What do we need to arm ourselves? Perhaps learning new ways of assessing our skills and abilities to think and act in this situation, will help deal with those novel events in the future.

We are attempting to ride out the coronavirus with new work policies and strong adaptability. I suggest we not necessarily rely on old skills and abilities. Instead look to the skills required for a complicated future and for both personal and business success. Experts at the Apollo Research Institute and the Institute for the Future have been analyzing what skills and abilities would be needed to survive and succeed it the decades ahead. Their recommendations are both realistic, sensible and perhaps useful today.

Such tools and perspectives are needed to be successful in this extraordinary environment. These include skills to help make decisions, see the future, and deal with rapidly changing conditions. A tool to make decisions as the earth moves below your feet is to develop “novel and adaptive thinking” — namely an ability to develop solutions and responses beyond what is neither expected nor rule based. Communicating novel thinking especially in writing, reframing circumstances by using analogies to increase understanding, and creating a new perspective out of diverse data points are examples of such novel and adaptive thinking.

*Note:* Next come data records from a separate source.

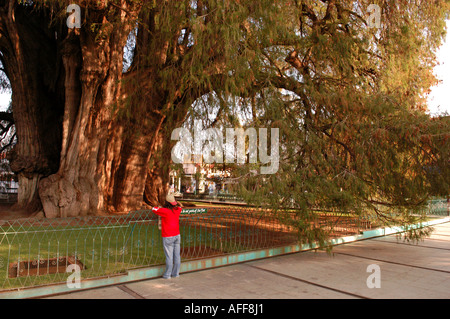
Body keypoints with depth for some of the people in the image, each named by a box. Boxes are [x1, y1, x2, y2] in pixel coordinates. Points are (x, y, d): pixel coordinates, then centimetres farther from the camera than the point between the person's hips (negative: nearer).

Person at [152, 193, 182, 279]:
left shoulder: (165, 211, -18)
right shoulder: (177, 210, 0)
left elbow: (154, 209, -11)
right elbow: (179, 206, 24)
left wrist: (160, 207, 10)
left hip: (168, 237, -6)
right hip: (177, 235, 6)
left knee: (169, 256, 1)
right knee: (177, 255, 10)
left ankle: (167, 274, 10)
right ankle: (176, 273, 21)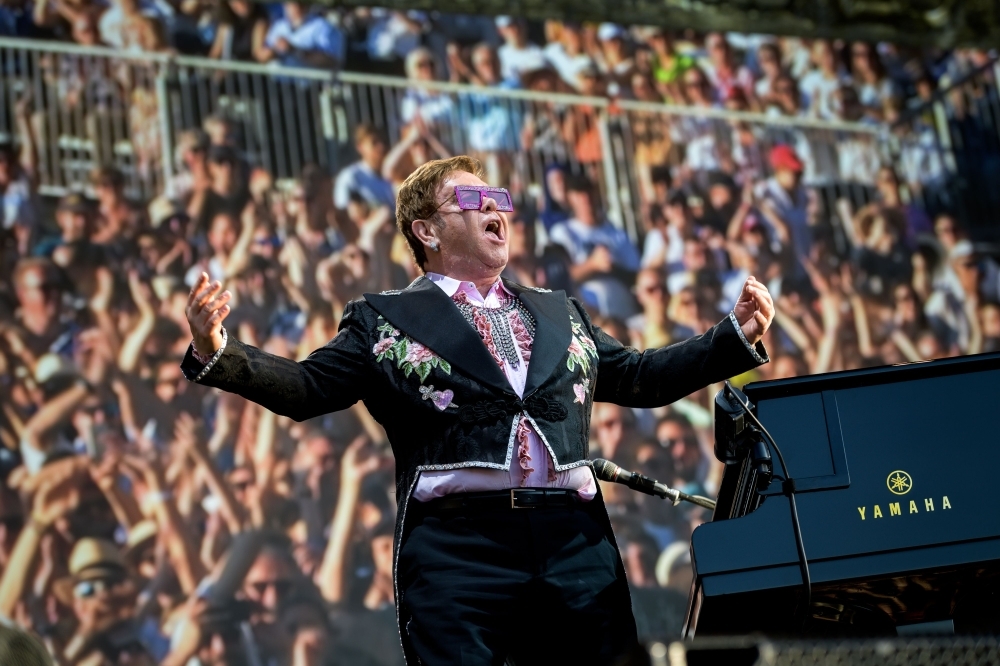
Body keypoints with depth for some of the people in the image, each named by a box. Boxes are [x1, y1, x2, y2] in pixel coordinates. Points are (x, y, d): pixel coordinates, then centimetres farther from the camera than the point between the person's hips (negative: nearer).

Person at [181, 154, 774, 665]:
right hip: (457, 551, -4)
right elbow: (305, 389, 5)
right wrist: (215, 352, -11)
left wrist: (738, 336, 20)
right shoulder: (385, 321, 12)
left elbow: (640, 378, 28)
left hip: (578, 544, 4)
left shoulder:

For the coronavirus, using analogies like a large wave sweeping ashore or repeating the analogy of a Trojan horse that releases its attackers in the middle of our cities before we realize the danger may be useful. These give a sense of urgency, prompting individual actions based on current guidance from the Centers for Disease Control. This ability would also help deal with any rapidly changing events in the future.

Another future skill of interest today is “cognitive load management” (CLM), or the ability to rapidly identify diverse information for its importance and use in making the most of our cognitive functioning. Techniques to reduce information onslaught involve watching the brain deal with the situation then flattening the peak to fit human capacity. This requires reading brain waves.

For today, it’s important for ordinary people to recognize when the brain is approaching overload. Missing fast-moving data points or not having enough time to integrate and find meaning are challenges we all face today. Slowing the data and information flow with a significant pause to check understanding, and relying on others to check what’s happening; we all can do and should do.

In this coronavirus scenario, information and suggested actions are mixed and not coherent. Recognizing cognitive overload prompts the mind to ask questions for clarification and consistency. Relying on local authorities and experts can provide that consistency and relevance in your area. Staying connected helps as well to provide a common perspective for consensus and action. Cognitive load management will be a skill to cultivate long after the coronavirus is gone.

In a world of much diversified information and data. there are individual saturation points. Here, CLM provides a way of identifying what’s important and prepares you to make the most of it.

Ultimately good old compassion for each other will help us all get through. Paying attention to the needs of others and helping where you can, will be more important than ever.

Bob Vecchiotti of Dublin is a business psychologist and coach.